■ **Exercise materials**:
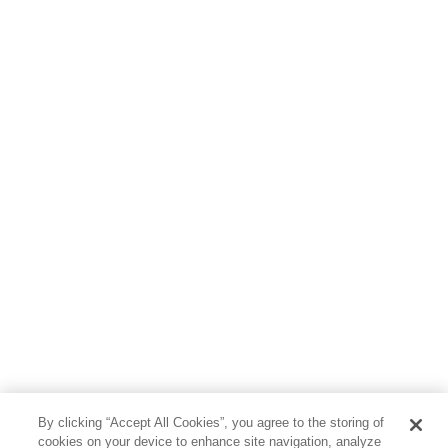
By clicking “Accept All Cookies”, you agree to the storing of
cookies on your device to enhance site navigation, analyze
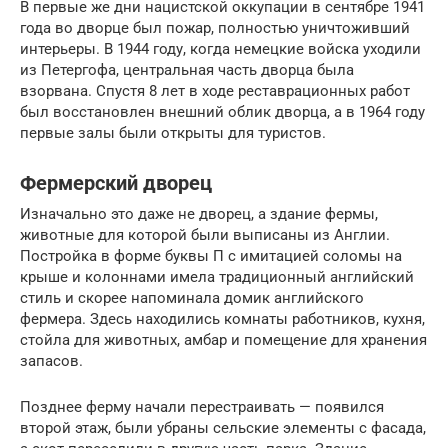
В первые же дни нацистской оккупации в сентябре 1941
года во дворце был пожар, полностью уничтоживший
интерьеры. В 1944 году, когда немецкие войска уходили
из Петергофа, центральная часть дворца была
взорвана. Спустя 8 лет в ходе реставрационных работ
был восстановлен внешний облик дворца, а в 1964 году
первые залы были открыты для туристов.
Фермерский дворец
Изначально это даже не дворец, а здание фермы,
животные для которой были выписаны из Англии.
Постройка в форме буквы П с имитацией соломы на
крыше и колоннами имела традиционный английский
стиль и скорее напоминала домик английского
фермера. Здесь находились комнаты работников, кухня,
стойла для животных, амбар и помещение для хранения
запасов.
Позднее ферму начали перестраивать — появился
второй этаж, были убраны сельские элементы с фасада,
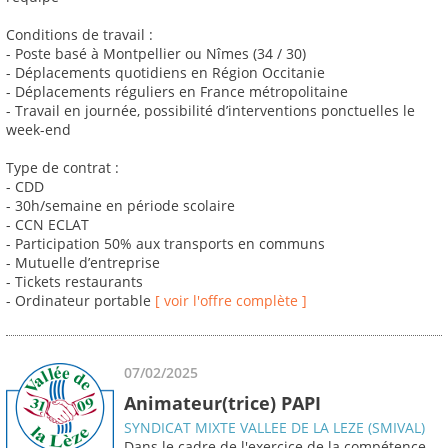
Conditions de travail :
- Poste basé à Montpellier ou Nîmes (34 / 30)
- Déplacements quotidiens en Région Occitanie
- Déplacements réguliers en France métropolitaine
- Travail en journée, possibilité d’interventions ponctuelles le
week-end
Type de contrat :
- CDD
- 30h/semaine en période scolaire
- CCN ECLAT
- Participation 50% aux transports en communs
- Mutuelle d’entreprise
- Tickets restaurants
- Ordinateur portable
[ voir l'offre complète ]
07/02/2025
Animateur(trice) PAPI
SYNDICAT MIXTE VALLEE DE LA LEZE (SMIVAL)
Dans le cadre de l'exercice de la compétence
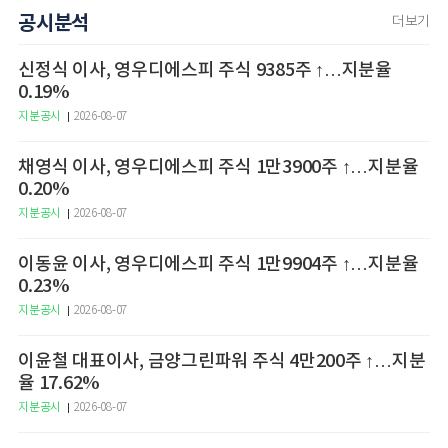
공시분석
더보기
신정식 이사, 영우디에스피 주식 9385주 ↑…지분율
0.19%
지분공시
2026-08-07
채영식 이사, 영우디에스피 주식 1만3900주 ↑…지분율
0.20%
지분공시
2026-08-07
이동윤 이사, 영우디에스피 주식 1만9904주 ↑…지분율
0.23%
지분공시
2026-08-07
이윤철 대표이사, 금양그린파워 주식 4만200주 ↑…지분
율 17.62%
지분공시
2026-08-07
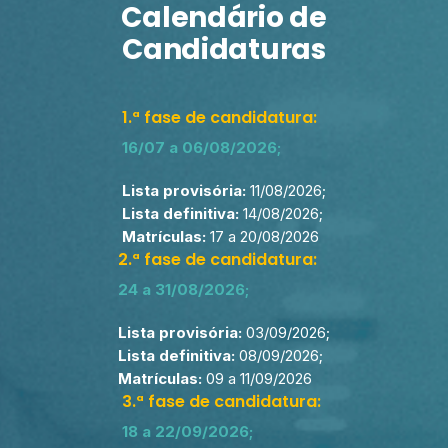
Calendário de
Patologia Geral
Candidaturas
4 ECTS
Segurança da Informação em Saúde
1.ª fase de candidatura:
4 ECTS
16/07 a 06/08/2026;
Tecnologias Digitais em Saúde
Lista provisória:
11/08/2026;
4 ECTS
Lista definitiva:
14/08/2026;
Terminologia Médica e Farmacológica
Matrículas:
17 a 20/08/2026
2.ª fase de candidatura:
4 ECTS
24 a 31/08/2026;
Opção I: Estágio I / Projeto I
5 ECTS
Lista provisória:
03/09/2026;
Lista definitiva:
08/09/2026;
Matrículas:
09 a 11/09/2026
3.ª fase de candidatura:
18 a 22/09/2026;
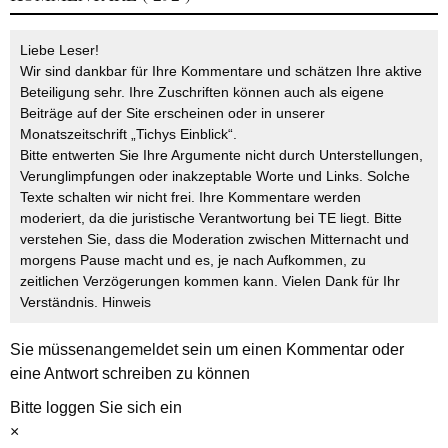
Liebe Leser!
Wir sind dankbar für Ihre Kommentare und schätzen Ihre aktive
Beteiligung sehr. Ihre Zuschriften können auch als eigene
Beiträge auf der Site erscheinen oder in unserer
Monatszeitschrift „Tichys Einblick“.
Bitte entwerten Sie Ihre Argumente nicht durch Unterstellungen,
Verunglimpfungen oder inakzeptable Worte und Links. Solche
Texte schalten wir nicht frei. Ihre Kommentare werden
moderiert, da die juristische Verantwortung bei TE liegt. Bitte
verstehen Sie, dass die Moderation zwischen Mitternacht und
morgens Pause macht und es, je nach Aufkommen, zu
zeitlichen Verzögerungen kommen kann. Vielen Dank für Ihr
Verständnis.
Hinweis
Sie müssen
angemeldet
sein um einen Kommentar oder
eine Antwort schreiben zu können
Bitte loggen Sie sich ein
×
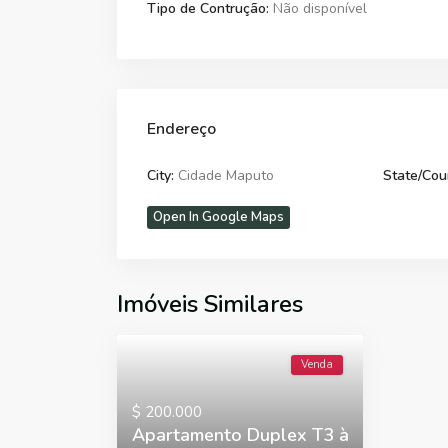
Tipo de Contrução:
Não disponível
Endereço
City:
Cidade Maputo
State/Cou
Open In Google Maps
Imóveis Similares
Venda
$ 200.000
Apartamento Duplex T3 à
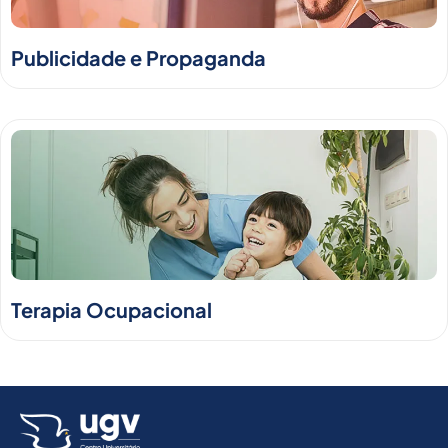
Publicidade e Propaganda
Terapia Ocupacional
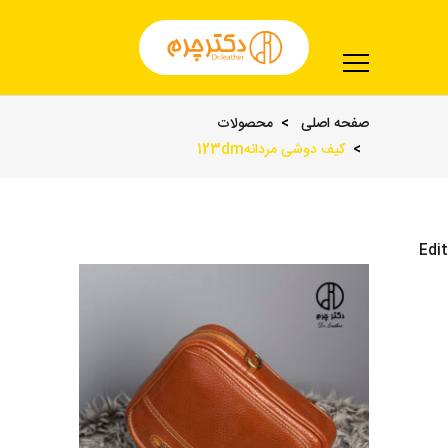
صفحه اصلی
محصولات
کیف دوشی مردانه123dm
Edit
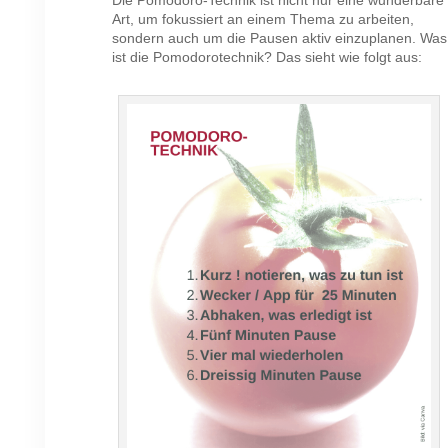
Art, um fokussiert an einem Thema zu arbeiten,
sondern auch um die Pausen aktiv einzuplanen. Was
ist die Pomodorotechnik? Das sieht wie folgt aus:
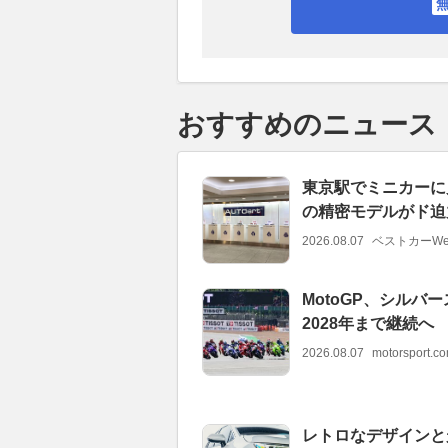
おすすめのニュース
東京駅でミニカーに見
の精密モデルがド迫力
2026.08.07
ベストカーWe
MotoGP、シル
2028年まで継続へ
2026.08.07
motorsport.
レトロなデザインと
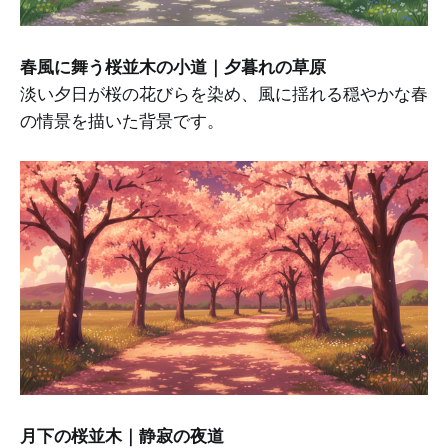
春風に舞う桜並木の小道｜夕暮れの草原
淡い夕日が桜の花びらを染め、風に揺れる穏やかな春
の情景を描いた背景です。
月下の桜並木｜静寂の夜道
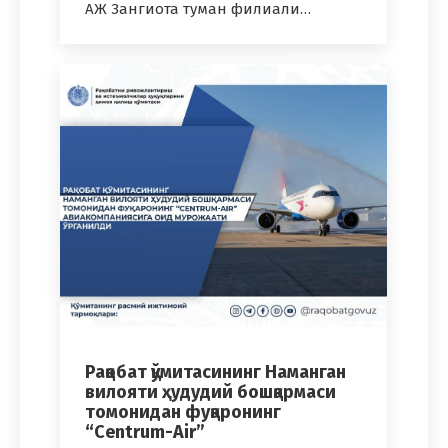
АЖ Зангиота туман филиали…
Рақобат қўмитасининг Наманган
вилояти ҳудудий бошқармаси
томонидан фуқаронинг
“Centrum-Air”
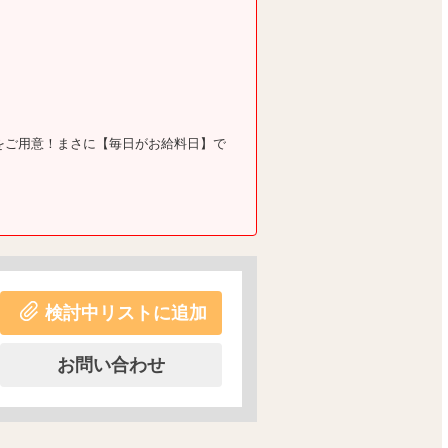
をご用意！まさに【毎日がお給料日】で
検討中リストに追加
お問い合わせ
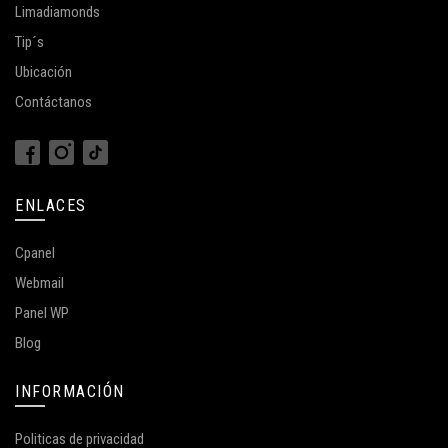
Limadiamonds
Tip´s
Ubicación
Contáctanos
ENLACES
Cpanel
Webmail
Panel WP
Blog
INFORMACIÓN
Politicas de privacidad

■ **What you need to do**:
Identify every line in the listing that contains the word "können", and copy each of those lines in full. Case counts.

■ **Result of this task**:
Beteiligung sehr. Ihre Zuschriften können auch als eigene
eine Antwort schreiben zu können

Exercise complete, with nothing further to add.